ACTIVITY » Render every line of the records below as a numbered list, skipping blank lines and leaving out the pictures.

── GIVEN ENTRIES

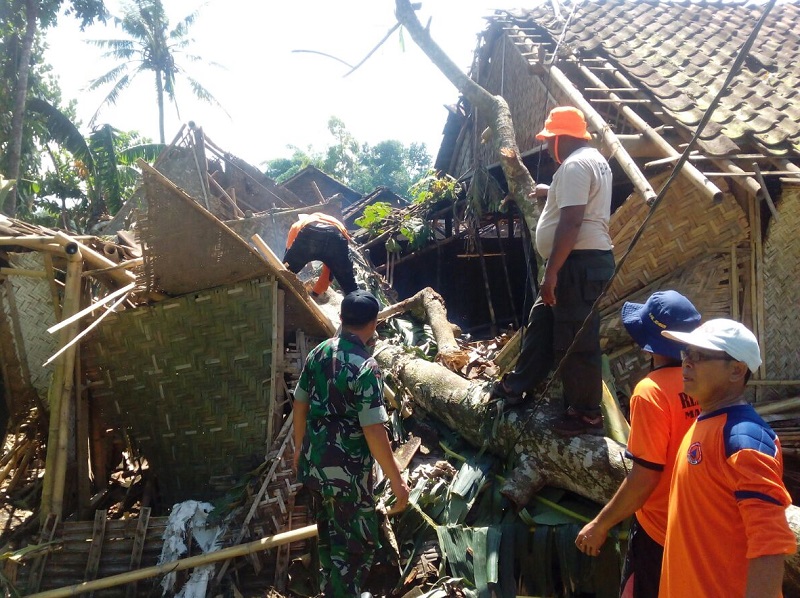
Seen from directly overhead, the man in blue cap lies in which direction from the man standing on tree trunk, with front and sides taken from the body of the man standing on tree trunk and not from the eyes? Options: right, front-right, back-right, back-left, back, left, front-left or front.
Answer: left

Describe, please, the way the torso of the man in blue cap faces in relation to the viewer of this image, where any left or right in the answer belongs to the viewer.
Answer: facing away from the viewer and to the left of the viewer

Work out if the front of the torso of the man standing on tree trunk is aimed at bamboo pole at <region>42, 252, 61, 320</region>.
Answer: yes

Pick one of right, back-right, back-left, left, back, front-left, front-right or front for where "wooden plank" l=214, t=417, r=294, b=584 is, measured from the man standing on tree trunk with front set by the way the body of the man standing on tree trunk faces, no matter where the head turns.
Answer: front

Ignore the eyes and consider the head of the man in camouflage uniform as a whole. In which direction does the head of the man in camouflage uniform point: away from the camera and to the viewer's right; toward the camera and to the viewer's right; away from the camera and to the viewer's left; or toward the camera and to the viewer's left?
away from the camera and to the viewer's right

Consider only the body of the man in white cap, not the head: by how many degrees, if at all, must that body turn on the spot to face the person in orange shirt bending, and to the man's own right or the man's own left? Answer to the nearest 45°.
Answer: approximately 90° to the man's own right

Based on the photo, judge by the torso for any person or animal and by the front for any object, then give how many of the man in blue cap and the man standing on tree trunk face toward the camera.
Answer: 0

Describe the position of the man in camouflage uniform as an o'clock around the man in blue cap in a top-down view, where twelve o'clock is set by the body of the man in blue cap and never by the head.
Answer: The man in camouflage uniform is roughly at 11 o'clock from the man in blue cap.

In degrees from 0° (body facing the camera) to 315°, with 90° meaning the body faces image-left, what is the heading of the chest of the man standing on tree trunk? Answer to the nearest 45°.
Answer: approximately 90°

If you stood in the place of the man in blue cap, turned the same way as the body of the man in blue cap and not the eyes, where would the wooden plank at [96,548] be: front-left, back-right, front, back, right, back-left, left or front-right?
front-left

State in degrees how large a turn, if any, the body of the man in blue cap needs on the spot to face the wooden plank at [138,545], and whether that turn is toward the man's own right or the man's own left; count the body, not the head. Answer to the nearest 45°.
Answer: approximately 45° to the man's own left

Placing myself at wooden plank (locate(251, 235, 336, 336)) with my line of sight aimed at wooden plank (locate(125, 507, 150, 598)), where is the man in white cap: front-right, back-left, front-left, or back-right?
front-left

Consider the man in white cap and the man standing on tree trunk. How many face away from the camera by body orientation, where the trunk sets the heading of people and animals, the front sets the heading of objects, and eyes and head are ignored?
0

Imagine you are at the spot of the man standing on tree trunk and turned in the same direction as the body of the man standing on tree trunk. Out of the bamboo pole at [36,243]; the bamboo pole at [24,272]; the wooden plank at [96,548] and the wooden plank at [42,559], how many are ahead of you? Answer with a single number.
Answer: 4

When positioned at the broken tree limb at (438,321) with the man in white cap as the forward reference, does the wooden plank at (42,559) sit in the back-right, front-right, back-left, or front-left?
front-right
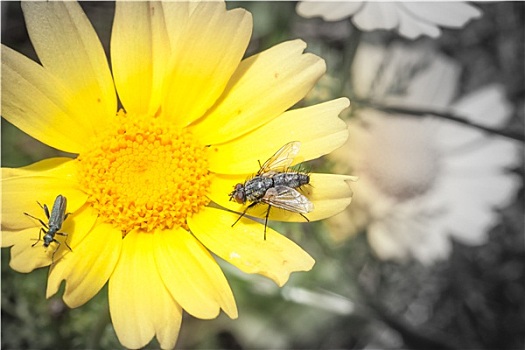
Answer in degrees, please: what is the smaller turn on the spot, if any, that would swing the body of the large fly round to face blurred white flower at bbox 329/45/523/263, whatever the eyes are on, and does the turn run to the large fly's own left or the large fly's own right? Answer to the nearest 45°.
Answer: approximately 135° to the large fly's own right

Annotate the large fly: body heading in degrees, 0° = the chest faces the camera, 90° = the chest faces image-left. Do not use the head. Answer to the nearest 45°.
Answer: approximately 90°

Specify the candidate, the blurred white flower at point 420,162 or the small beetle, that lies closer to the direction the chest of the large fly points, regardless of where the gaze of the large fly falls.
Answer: the small beetle

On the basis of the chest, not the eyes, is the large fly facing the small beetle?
yes

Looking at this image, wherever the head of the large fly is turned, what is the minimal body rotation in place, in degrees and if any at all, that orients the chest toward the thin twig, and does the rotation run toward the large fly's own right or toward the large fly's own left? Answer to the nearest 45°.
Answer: approximately 135° to the large fly's own right

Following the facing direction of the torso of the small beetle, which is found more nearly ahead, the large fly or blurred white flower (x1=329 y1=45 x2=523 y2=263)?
the large fly

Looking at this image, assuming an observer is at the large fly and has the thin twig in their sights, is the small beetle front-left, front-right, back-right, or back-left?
back-left

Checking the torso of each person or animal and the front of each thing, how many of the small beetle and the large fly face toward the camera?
1

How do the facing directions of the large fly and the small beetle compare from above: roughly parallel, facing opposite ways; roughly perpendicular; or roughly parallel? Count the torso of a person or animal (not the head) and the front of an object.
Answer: roughly perpendicular

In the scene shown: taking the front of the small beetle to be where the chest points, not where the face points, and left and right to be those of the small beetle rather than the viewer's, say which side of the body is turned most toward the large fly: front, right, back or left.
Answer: left
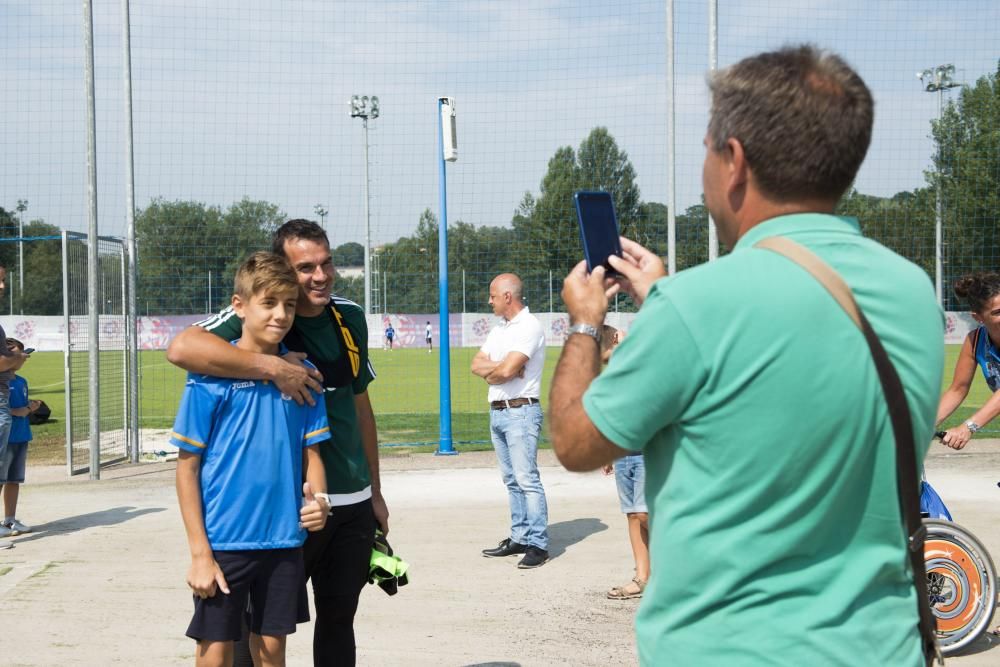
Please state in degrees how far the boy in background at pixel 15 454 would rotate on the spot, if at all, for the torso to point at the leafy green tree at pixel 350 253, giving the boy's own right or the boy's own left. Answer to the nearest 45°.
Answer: approximately 45° to the boy's own left

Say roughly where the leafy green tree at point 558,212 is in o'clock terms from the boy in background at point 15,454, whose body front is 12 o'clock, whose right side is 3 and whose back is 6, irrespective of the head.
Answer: The leafy green tree is roughly at 11 o'clock from the boy in background.

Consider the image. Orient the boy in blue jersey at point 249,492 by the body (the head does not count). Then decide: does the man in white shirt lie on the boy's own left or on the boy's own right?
on the boy's own left

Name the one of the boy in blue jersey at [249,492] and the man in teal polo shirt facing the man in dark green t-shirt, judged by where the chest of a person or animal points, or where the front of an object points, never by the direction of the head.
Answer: the man in teal polo shirt

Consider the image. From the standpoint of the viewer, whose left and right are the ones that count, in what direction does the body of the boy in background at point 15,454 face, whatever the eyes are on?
facing to the right of the viewer

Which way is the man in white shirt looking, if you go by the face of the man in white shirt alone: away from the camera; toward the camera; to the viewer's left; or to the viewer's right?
to the viewer's left

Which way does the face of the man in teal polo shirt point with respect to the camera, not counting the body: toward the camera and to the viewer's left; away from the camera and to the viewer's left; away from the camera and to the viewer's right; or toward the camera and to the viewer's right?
away from the camera and to the viewer's left

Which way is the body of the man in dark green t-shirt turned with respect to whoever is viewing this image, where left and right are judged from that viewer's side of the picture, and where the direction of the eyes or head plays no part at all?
facing the viewer

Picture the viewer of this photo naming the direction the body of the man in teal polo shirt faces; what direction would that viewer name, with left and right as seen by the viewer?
facing away from the viewer and to the left of the viewer

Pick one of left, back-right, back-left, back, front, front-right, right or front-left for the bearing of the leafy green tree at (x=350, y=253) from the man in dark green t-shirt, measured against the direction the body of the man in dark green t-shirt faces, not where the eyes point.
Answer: back

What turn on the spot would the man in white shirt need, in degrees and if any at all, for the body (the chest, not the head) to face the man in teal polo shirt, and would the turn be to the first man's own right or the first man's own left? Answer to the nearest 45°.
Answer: approximately 45° to the first man's own left

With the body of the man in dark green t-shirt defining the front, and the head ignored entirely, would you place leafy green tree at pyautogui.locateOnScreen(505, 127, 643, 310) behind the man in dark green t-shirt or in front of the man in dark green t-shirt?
behind

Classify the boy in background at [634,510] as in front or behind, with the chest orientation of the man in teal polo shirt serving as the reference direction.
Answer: in front

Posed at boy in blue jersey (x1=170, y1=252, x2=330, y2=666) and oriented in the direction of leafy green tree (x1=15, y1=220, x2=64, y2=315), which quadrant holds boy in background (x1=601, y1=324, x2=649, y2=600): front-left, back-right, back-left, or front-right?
front-right
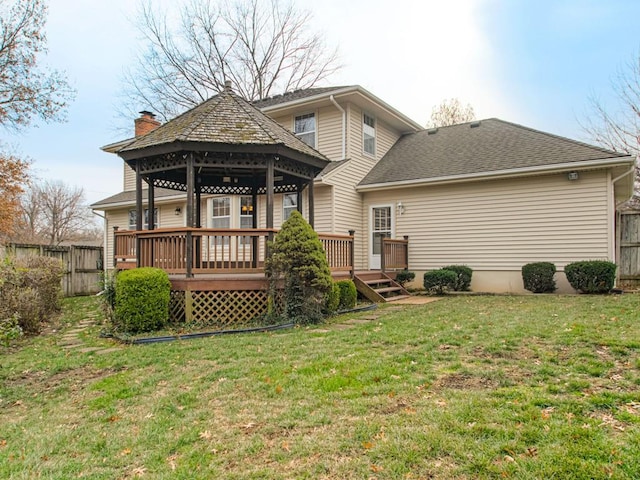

────

SOLUTION FOR THIS PROBLEM »
1. Seen from directly overhead, the man in blue cap lies in which direction from the man standing on tree trunk, with front and sides taken from the body of the man standing on tree trunk and not from the eyes? Options: right, front-right, back-right, back-left, back, left, front-left or front.
2. Answer: left
3. Describe, please, the way the torso of the man in blue cap faces in relation to the viewer of this image, where any left or right in the answer belongs to the viewer.
4. Answer: facing away from the viewer and to the left of the viewer
5. Work out if the front of the torso of the man standing on tree trunk is aimed at bamboo pole at <region>42, 252, 61, 320</region>.
6. Answer: yes
7. Pick one of right, back-right, back-left, left, back, front-left, front-right or front for where "wooden plank" l=214, t=417, r=294, b=584 is, measured from the man standing on tree trunk with front set by the way the body of the man standing on tree trunk faces, no matter where the head turns.
8. Answer: front
9. Ignore the eyes and consider the head of the man in camouflage uniform as a whole. In which direction does the head of the man in camouflage uniform point: away from the camera and to the viewer's right; toward the camera and to the viewer's right; away from the camera and to the viewer's left; or toward the camera and to the viewer's left?
10. away from the camera and to the viewer's right
11. Consider only the body of the man in white cap, not the head: by how many degrees, if at all, must that body turn on the spot to face the person in orange shirt bending, and to the man's own right or the man's own left? Answer to the nearest 45°.
12. Answer: approximately 90° to the man's own right
13. Based on the photo, judge by the torso for any person or animal and by the front for any object, then give how many of the man in blue cap and the man standing on tree trunk face toward the camera.
14. Answer: 0
15. Describe the position of the man in camouflage uniform as an o'clock around the man in blue cap in a top-down view, where twelve o'clock is set by the body of the man in blue cap and never by the head.
16. Answer: The man in camouflage uniform is roughly at 11 o'clock from the man in blue cap.
17. In degrees from 0° (body facing the camera) to 315°, with 90° meaning the body faces image-left, what is the heading of the chest of the man standing on tree trunk? Answer to the nearest 45°.
18. Answer: approximately 90°
19. If you stood in the place of the man in blue cap, turned the same way as the body of the man in blue cap and not the eyes, where would the wooden plank at [96,548] be: front-left, back-right, front, back, right, back-left, left or front-right?
20. front-left
21. State in degrees how large a turn, if any, the body of the man in blue cap needs on the spot to face the wooden plank at [138,545], and whether that turn is toward the man's own right or the man's own left; count the body, not the head. Answer to the nearest 45°.
22. Answer: approximately 45° to the man's own left
23. Placing myself at wooden plank (locate(251, 235, 336, 336)) with my line of sight aimed at wooden plank (locate(125, 507, 150, 598)), where is the man in white cap: front-right, back-left, front-left, or back-right?
24. front-left
25. Consider the man in white cap and the man standing on tree trunk. How many face away from the camera by body orientation, where the trunk sets the heading of people and animals, the front sets the heading of objects, and eyes and head are ignored?
26. 0
27. Imagine you are at the spot of the man standing on tree trunk and turned in the same direction as the body of the man standing on tree trunk. Out of the bamboo pole at [36,243]; the bamboo pole at [24,272]; the wooden plank at [96,548] and the wooden plank at [42,559], how many are ahead of you? Answer with a single number.
28. Answer: 4
29. When positioned at the broken tree limb at (438,321) with the man in white cap as the forward reference, does the wooden plank at (42,559) sit in the back-right, front-right, back-left, or front-left?
30. front-right
31. Answer in degrees, please: what is the smaller turn on the spot, if any, that would swing the body of the large fly round to face blurred white flower at bbox 329/45/523/263, whatever the eyes are on, and does the turn run to the large fly's own left or the large fly's own right? Answer to the nearest 45°.
32. Answer: approximately 135° to the large fly's own right
33. Annotate the large fly: body heading in degrees, 0° = the chest faces the camera, 90° = the chest faces image-left. Do not use the head. Answer to the nearest 45°.
34. Answer: approximately 90°
35. Specify the candidate, the blurred white flower at point 420,162 or the small beetle, that lies closer to the direction the chest of the large fly points, regardless of where the gaze of the large fly falls.
36. Answer: the small beetle
37. On the basis of the chest, not the eyes, is the large fly facing the small beetle?
38. yes
39. Looking at this image, wherever the head of the large fly is turned, what is the minimal body rotation in place, in degrees and if any at all, that orients the chest toward the thin twig, and does the rotation run toward the large fly's own right or toward the large fly's own left? Answer to the nearest 45°.
40. Answer: approximately 135° to the large fly's own right
41. Following the facing direction of the torso of the small beetle, which is found more nearly ahead, the large fly or blurred white flower (x1=329 y1=45 x2=523 y2=263)?
42. the large fly
43. Looking at this image, assuming an observer is at the large fly and has the thin twig in their sights, is the small beetle front-left, front-right, back-right, or back-left?
44. back-left
45. Checking the torso of each person or animal and the front of each thing, how many of the small beetle and the large fly face toward the camera?
46. 1
47. How do the facing directions of the large fly and the small beetle compare from above: roughly parallel, facing opposite ways; roughly perpendicular; or roughly parallel? Count the torso of a person or animal (not the head) and the front of an object.
48. Answer: roughly perpendicular
49. In the scene shown: taking the front of the small beetle to be where the chest points, not where the face points, and left and right to be those of the small beetle rather than the viewer's, say which side of the body is turned most toward the large fly: front, right, back or left.
50. Answer: left
51. Please state in degrees how far the boy in background at pixel 15 454 would rotate on the spot, if at all, for the torso to point at the leafy green tree at pixel 350 253, giving the boy's own right or the boy's own left. Answer to the nearest 45°.
52. Answer: approximately 45° to the boy's own left
53. Say roughly where the leafy green tree at point 558,212 is in o'clock terms from the boy in background at point 15,454, whose body front is 12 o'clock, whose right side is 3 and whose back is 6, irrespective of the head.
54. Answer: The leafy green tree is roughly at 11 o'clock from the boy in background.
55. Consider the image. Orient the boy in blue jersey at point 249,492 by the body (the head does not count). Then decide: does the man in white shirt lie on the boy's own left or on the boy's own right?
56. on the boy's own left
57. Name the one of the boy in blue jersey at [249,492] and the man in teal polo shirt facing the man in dark green t-shirt, judged by where the chest of a person or animal points, or where the front of an object points, never by the direction of the head.
58. Answer: the man in teal polo shirt
59. Consider the image. From the standpoint of the viewer, whose left and right are the ones that count, in what direction does the body of the boy in background at point 15,454 face, whatever the eyes are on?
60. facing to the right of the viewer
61. Which way is the man in white shirt looking, if you go by the face of the man in white shirt alone: away from the camera; toward the camera; to the viewer's left; or to the viewer's right?
62. to the viewer's left
63. Which way does the face of the man in teal polo shirt point with respect to the camera, not counting the body: toward the camera and to the viewer's left; away from the camera and to the viewer's left; away from the camera and to the viewer's right; or toward the camera and to the viewer's right?
64. away from the camera and to the viewer's left
65. Which way is the body of the man in dark green t-shirt turned with respect to whoever is viewing this image, where left and right are judged from that viewer's side of the picture, and where the direction of the eyes or head plays no part at all?
66. facing the viewer
67. Picture the viewer of this photo naming the direction the body of the man in teal polo shirt faces; what direction would that viewer name, with left and right as seen by the viewer?
68. facing away from the viewer and to the left of the viewer
69. Pick one of left, back-right, back-left, back, front, front-right, right or front-left for the bearing of the leafy green tree at (x=350, y=253) from the man in dark green t-shirt, measured against the direction the body of the man in dark green t-shirt faces, not where the eyes point.
70. Answer: back
71. What turn on the spot would the man in white shirt need, in degrees and if any at all, for the body (the chest, not the head) to face the man in teal polo shirt, and would the turn be to the first man's own right or the first man's own left? Answer to the nearest 45°.
72. Answer: approximately 45° to the first man's own left
73. With the body of the man in dark green t-shirt defining the front, and the head ignored entirely, would you place leafy green tree at pyautogui.locateOnScreen(505, 127, 643, 310) behind the man in dark green t-shirt or in front of the man in dark green t-shirt?
74. behind
75. Classify the boy in background at [634,510] as in front or behind, with the chest orientation of the man in teal polo shirt serving as the reference direction.
76. Answer: in front
77. Posed at boy in blue jersey (x1=170, y1=252, x2=330, y2=666) and oriented in the direction of leafy green tree (x1=15, y1=220, x2=64, y2=315), which quadrant holds boy in background (x1=601, y1=324, x2=649, y2=600): front-left, back-right, back-left, or front-right?
78. front-right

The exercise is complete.